I need to go through a large list of string url\'s and extract the domain name from them.
For example:
http://www.stackoverflow.com/questions
I wrote a method (see below) which extracts a url's domain name and which uses simple String matching. What it actually does is extract the bit between the first "://" (or index 0 if there's no "://" contained) and the first subsequent "/" (or index String.length() if there's no subsequent "/"). The remaining, preceding "www(_)*." bit is chopped off. I'm sure there'll be cases where this won't be good enough but it should be good enough in most cases!
I read here that the java.net.URI class could do this (and was preferred to the java.net.URL class) but I encountered problems with the URI class.
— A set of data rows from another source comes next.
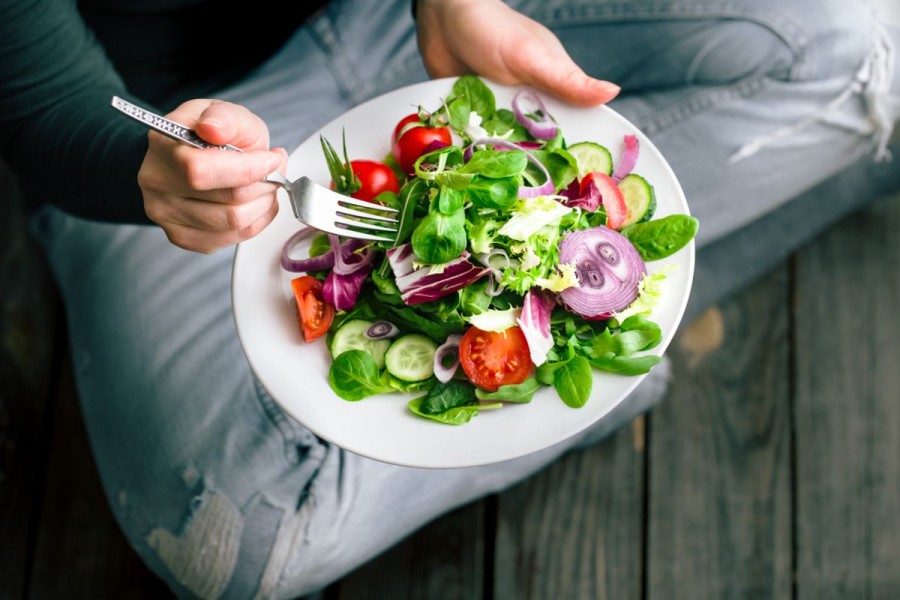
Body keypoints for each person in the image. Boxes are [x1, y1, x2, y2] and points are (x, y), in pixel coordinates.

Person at [1, 0, 897, 596]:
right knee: (239, 547)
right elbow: (35, 100)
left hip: (395, 16)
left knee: (840, 33)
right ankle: (646, 319)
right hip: (161, 139)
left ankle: (626, 321)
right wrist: (145, 170)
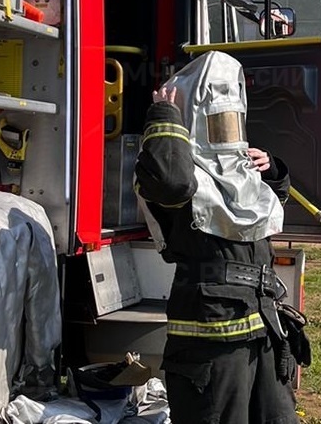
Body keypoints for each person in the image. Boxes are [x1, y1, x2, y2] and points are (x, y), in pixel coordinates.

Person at [134, 51, 297, 424]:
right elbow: (173, 185)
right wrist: (164, 118)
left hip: (263, 328)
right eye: (217, 120)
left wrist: (271, 170)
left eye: (231, 120)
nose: (225, 131)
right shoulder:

Notably, URI.getHost() gives a null value if the url does not include the scheme, i.e. the "http(s)" bit.
/**
* Extracts the domain name from {@code url}
* by means of String manipulation
* rather than using the {@link URI} or {@link URL} class.
*
* @param url is non-null.
* @return the domain name within {@code url}.
*/
public String getUrlDomainName(String url) {
String domainName = new String(url);
int index = domainName.indexOf("://");
if (index != -1) {
// keep everything after the "://"
domainName = domainName.substring(index + 3);
}
index = domainName.indexOf('/');
if (index != -1) {
// keep everything before the '/'
domainName = domainName.substring(0, index);
}
// check for and remove a preceding 'www'
// followed by any sequence of characters (non-greedy)
// followed by a '.'
// from the beginning of the string
domainName = domainName.replaceFirst("^www.*?\\.", "");
return domainName;
}